- _Records for this task_:
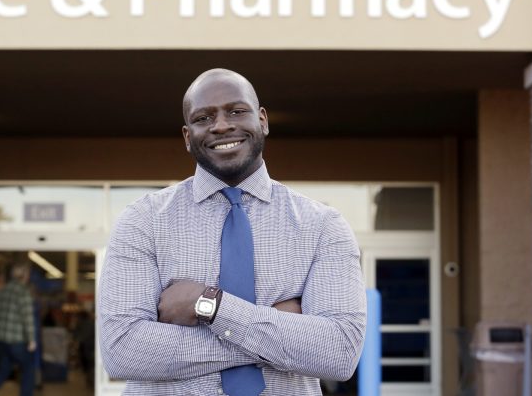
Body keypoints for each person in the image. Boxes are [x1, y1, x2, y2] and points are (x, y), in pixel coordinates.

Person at [98, 68, 366, 395]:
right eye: (203, 117)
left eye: (237, 111)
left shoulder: (322, 226)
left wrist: (209, 305)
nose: (222, 125)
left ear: (263, 121)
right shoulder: (143, 222)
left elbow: (339, 353)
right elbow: (122, 350)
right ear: (187, 136)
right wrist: (275, 329)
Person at [0, 264, 37, 396]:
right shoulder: (23, 292)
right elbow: (28, 318)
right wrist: (31, 340)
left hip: (2, 340)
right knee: (29, 369)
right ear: (24, 275)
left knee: (4, 370)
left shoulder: (3, 291)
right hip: (17, 341)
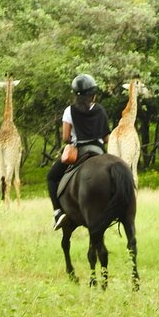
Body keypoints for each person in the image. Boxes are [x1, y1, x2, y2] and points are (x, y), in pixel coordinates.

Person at [47, 74, 110, 230]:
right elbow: (106, 138)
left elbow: (65, 137)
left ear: (76, 94)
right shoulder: (100, 110)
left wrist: (73, 141)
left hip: (79, 152)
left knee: (52, 177)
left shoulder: (70, 111)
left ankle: (58, 212)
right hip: (99, 151)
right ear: (93, 94)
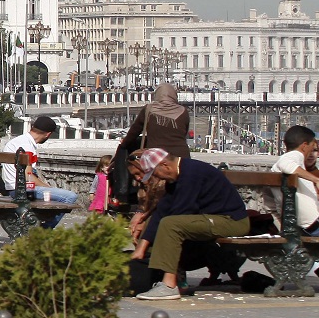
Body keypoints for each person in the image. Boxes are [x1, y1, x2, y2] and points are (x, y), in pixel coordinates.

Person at [129, 150, 248, 300]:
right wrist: (141, 248)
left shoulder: (192, 174)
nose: (156, 177)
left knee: (171, 224)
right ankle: (162, 278)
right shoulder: (177, 176)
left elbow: (181, 212)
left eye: (155, 173)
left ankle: (169, 285)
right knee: (162, 222)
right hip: (210, 218)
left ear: (165, 165)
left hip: (231, 221)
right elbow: (162, 211)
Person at [2, 116, 81, 214]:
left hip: (13, 188)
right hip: (22, 191)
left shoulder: (18, 141)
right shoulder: (27, 147)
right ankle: (45, 228)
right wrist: (47, 187)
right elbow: (28, 176)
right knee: (70, 197)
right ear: (48, 134)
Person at [119, 82, 191, 160]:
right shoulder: (183, 111)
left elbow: (134, 131)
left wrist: (123, 145)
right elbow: (184, 133)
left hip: (156, 157)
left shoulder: (148, 109)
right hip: (181, 157)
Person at [271, 125, 319, 236]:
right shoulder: (294, 155)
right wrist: (316, 180)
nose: (311, 152)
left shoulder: (280, 165)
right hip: (312, 226)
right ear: (304, 146)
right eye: (312, 147)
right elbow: (286, 164)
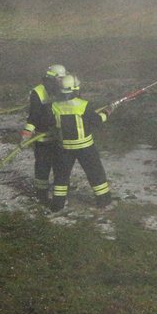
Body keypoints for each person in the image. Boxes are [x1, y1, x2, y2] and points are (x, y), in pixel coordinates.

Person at [48, 74, 112, 211]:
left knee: (61, 176)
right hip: (85, 147)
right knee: (95, 173)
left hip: (64, 148)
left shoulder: (54, 106)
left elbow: (52, 123)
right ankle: (103, 201)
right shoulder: (84, 105)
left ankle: (57, 204)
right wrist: (107, 112)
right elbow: (97, 120)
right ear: (75, 89)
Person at [21, 63, 67, 203]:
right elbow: (33, 116)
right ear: (51, 78)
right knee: (42, 167)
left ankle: (60, 197)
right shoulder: (38, 92)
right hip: (43, 138)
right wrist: (26, 134)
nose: (62, 81)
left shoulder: (65, 89)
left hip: (60, 138)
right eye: (60, 78)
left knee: (61, 167)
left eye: (63, 78)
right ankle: (41, 195)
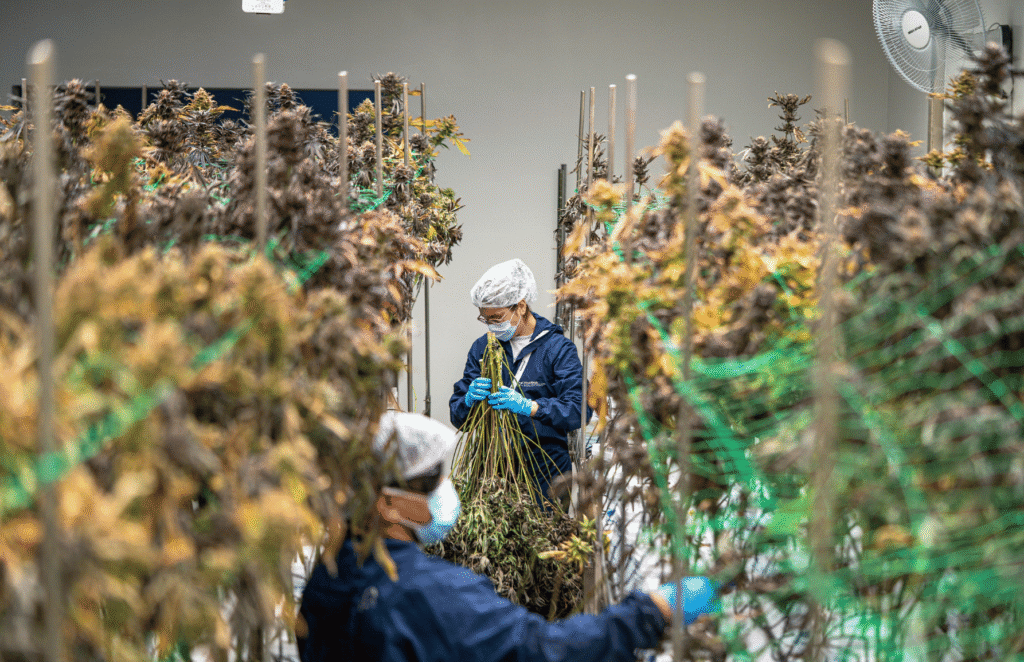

- _Task to carry out_:
Within the listing above, filter for lines holding the string "ankle" and copy each one.

- _Response area_:
left ankle: (58, 212)
right ankle: (162, 278)
left ankle: (169, 285)
right ankle: (45, 228)
right ankle: (103, 201)
left ankle: (57, 204)
left ankle: (60, 197)
right ankle: (41, 195)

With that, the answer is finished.